Das Web und das Metaverse wachsen zusammen und werden selbstverständliche Bestandteile unserer Umwelt sein. Im besten Fall ist das erweiterte Web einfach immer da, funktioniert im Hintergrund, unterstützt uns und stört nicht weiter. Ich denke, dass es für Unternehmen wichtig ist, sich heute schon Gedanken darüber zu machen, was die Verknüpfung der Welten im Metaverse für sie bedeutet. Es geht nicht nur um Produkte, sondern auch um Zugänge und Nutzungen. Also zum Beispiel darum, nicht nur Autos oder Weltmeister-Brötchen zu verkaufen, sondern Mobilität anzubieten, oder eben das gemeinsame Frühstück zu organisieren.

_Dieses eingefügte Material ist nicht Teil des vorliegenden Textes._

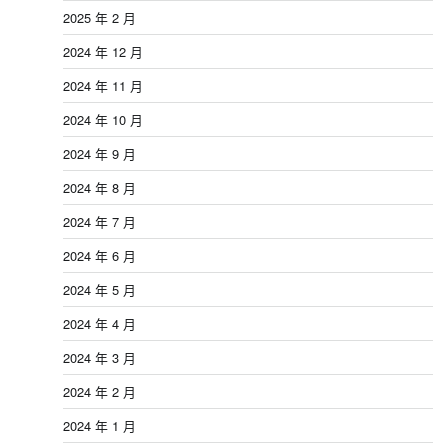
2025 年 2 月
2024 年 12 月
2024 年 11 月
2024 年 10 月
2024 年 9 月
2024 年 8 月
2024 年 7 月
2024 年 6 月
2024 年 5 月
2024 年 4 月
2024 年 3 月
2024 年 2 月
2024 年 1 月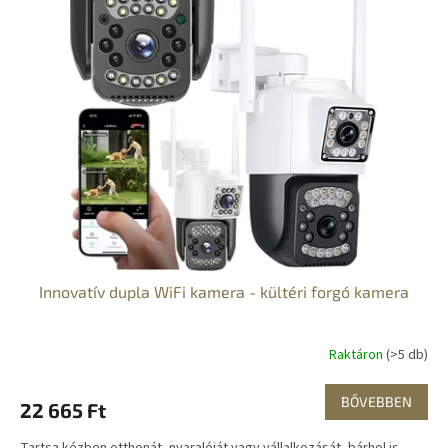
Innovatív dupla WiFi kamera - kültéri forgó kamera
Raktáron
(>5 db)
BŐVEBBEN
22 665 Ft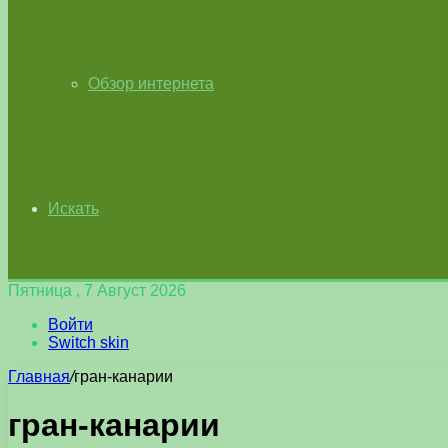
Обзор интернета
Искать
Пятница , 7 Август 2026
Войти
Switch skin
Главная
/
гран-канарии
гран-канарии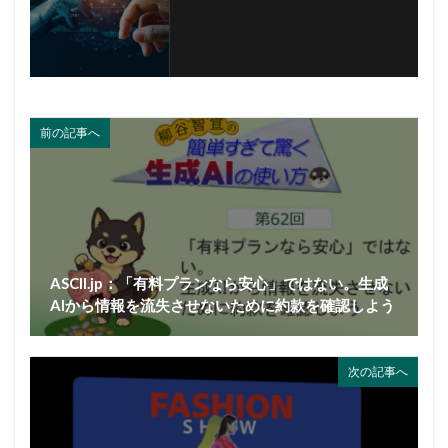
前の記事へ
ASCII.jp：「有料プランなら安心」ではない。生成
AIから情報を流失させないために約款を確認しよう
次の記事へ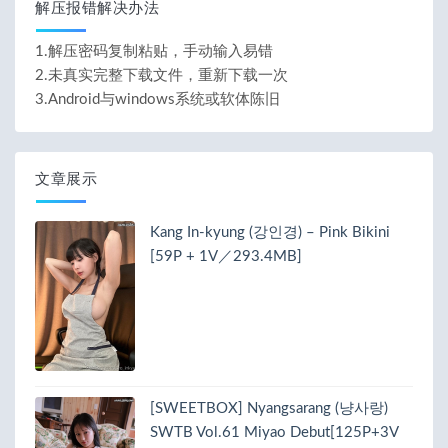
解压报错解决办法
1.解压密码复制粘贴，手动输入易错
2.未真实完整下载文件，重新下载一次
3.Android与windows系统或软体陈旧
文章展示
Kang In-kyung (강인경) – Pink Bikini
[59P + 1V／293.4MB]
[SWEETBOX] Nyangsarang (냥사랑)
SWTB Vol.61 Miyao Debut[125P+3V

Das Metaverse als neuer Ort für gemeinsames Handeln

Ich spreche allgemein von der Transformation einer industriell geprägten Massengesellschaft zu einer dezentralen, vernetzten Webgesellschaft. Diese Transformation ist von einer Gleichzeitigkeit geprägt: Auf der einen Seite kommt die Welt zusammen, auf der anderen nehmen die Gegensätze zu. Das Internet wurde 1969 von Hippies und dem amerikanischen Militär „erfunden“, um es salopp auszudrücken. Seitdem ist dieser Ort von dem Gegensatz von „ganz viel Liebe“ und „Sicherheit“ geprägt. Von Freiheit und Kontrolle, Zusammensein und Vereinzelung. Auch im sozialen Internet geht es um ein soziologisches Grundbedürfnis: Menschen wollen zusammenkommen.

„Märkte sind Gespräche“, lautete das Credo des Cluetrain Manifestos, das im selben Jahr erschien, in dem Boris Becker die zitierte AOL-Welt betrat: 1999. Heute möchten immer mehr Menschen nicht nur „drin“ sein, sondern wirklich „dabei“ sein und mitmachen. Unternehmen stehen vor der Aufgabe, hier neue Dienstleistungen anzubieten und Geschäftsmodelle zu entwickeln.

Die Ethik des Ausprobierens und die richtige Strategie

1968 hat der IT-Pinoeer Ivan Sutherland mit einer sehr gewagten Konstruktion einen Supercomputer mit grafischen Elementen in einer virtuellen Welt verbunden – mit einem „Head Mounted Display“, dem Vorläufer unserer Datenbrillen. Heute, ein halbes Jahrhundert später, optimieren große Unternehmen wie Siemens, Boing, Deutsche Bahn oder Airbus mit Mixed Reality ihre Produktion. Auch im Konsum ist das Metaverse angekommen: Gucci verkauft zum Beispiel ein digitales Abbild der „Gucci Dionysus Bag with Bee“ in der Metaversum-Spielplattform Roblox, Mercedes-Benz bietet das G-Modell als Non-Fungible Token an (kurz NFT), gestaltet von unterschiedlichen Künstlern.

Was bedeutet das für Unternehmen, wie lässt sich das Metaverse in der VUCA-Welt nutzen?

Ich würde drei Schritte empfehlen: Erstens, einfach ausprobieren! Anmelden und sehen, was passiert. Es kann nichts kaputt gehen. Das Metaverse ist eine Erfahrung, die wir selber machen müssen. Das Anschauen von Videos, in denen Avatare lustige Bewegungen machen, kann diese Erfahrung nicht ersetzen – genauso wenig, wie die Beschreibung eines Abendessens den gemeinsamen Restaurant-Besuch mit Freunden ersetzt. Das ist die Ethik des Ausprobierens.

Zweitens, eine Strategie für das Metaverse entwickeln: Was wollen wir da, wie können wir unsere Kunden gut unterstützen, welche Anwendungen könnten den größten Wert erzeugen. Welche Produkte eignen sich am besten für das Metaverse? Und drittens, schnell sein! Manchmal hören wir, es sei noch „zu früh“ für Metaverse-Aktivitäten; die Brillen seien zu schwer und die Avatare nicht realistisch genug. Wir beschäftigen uns damit, wenn das Metaverse „fertig“ ist. Das ist die falsche Einstellung. Denn eines bleibt auch in der VUCA-Welt sicher: Das Internet ist nie fertig.